◆ Try it ◆
Ignoring the pictures, copy the data exactly.

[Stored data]

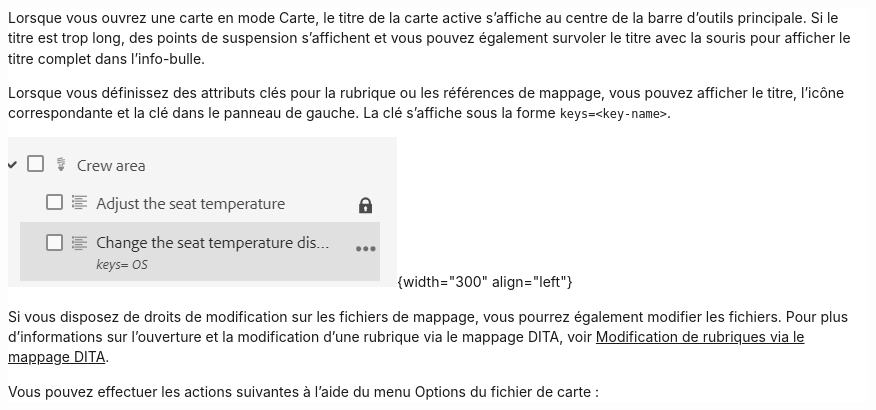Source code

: 
Lorsque vous ouvrez une carte en mode Carte, le titre de la carte active s’affiche au centre de la barre d’outils principale. Si le titre est trop long, des points de suspension s’affichent et vous pouvez également survoler le titre avec la souris pour afficher le titre complet dans l’info-bulle.

Lorsque vous définissez des attributs clés pour la rubrique ou les références de mappage, vous pouvez afficher le titre, l’icône correspondante et la clé dans le panneau de gauche. La clé s’affiche sous la forme `keys=<key-name>`.

![clés dans la vue map](images/view-key-title-map-view.png){width="300" align="left"}

Si vous disposez de droits de modification sur les fichiers de mappage, vous pourrez également modifier les fichiers. Pour plus d’informations sur l’ouverture et la modification d’une rubrique via le mappage DITA, voir [Modification de rubriques via le mappage DITA](map-editor-advanced-map-editor.md#id17ACJ0F0FHS).


Vous pouvez effectuer les actions suivantes à l’aide du menu Options du fichier de carte :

◆ Solution to the exercise ◆
Source code

: 
Lorsque vous ouvrez une carte en mode Carte, le titre de la carte active s’affiche au centre de la barre d’outils principale. Si le titre est trop long, des points de suspension s’affichent et vous pouvez également survoler le titre avec la souris pour afficher le titre complet dans l’info-bulle.

Lorsque vous définissez des attributs clés pour la rubrique ou les références de mappage, vous pouvez afficher le titre, l’icône correspondante et la clé dans le panneau de gauche. La clé s’affiche sous la forme `keys=<key-name>`.

![clés dans la vue map](images/view-key-title-map-view.png){width="300" align="left"}

Si vous disposez de droits de modification sur les fichiers de mappage, vous pourrez également modifier les fichiers. Pour plus d’informations sur l’ouverture et la modification d’une rubrique via le mappage DITA, voir [Modification de rubriques via le mappage DITA](map-editor-advanced-map-editor.md#id17ACJ0F0FHS).


Vous pouvez effectuer les actions suivantes à l’aide du menu Options du fichier de carte :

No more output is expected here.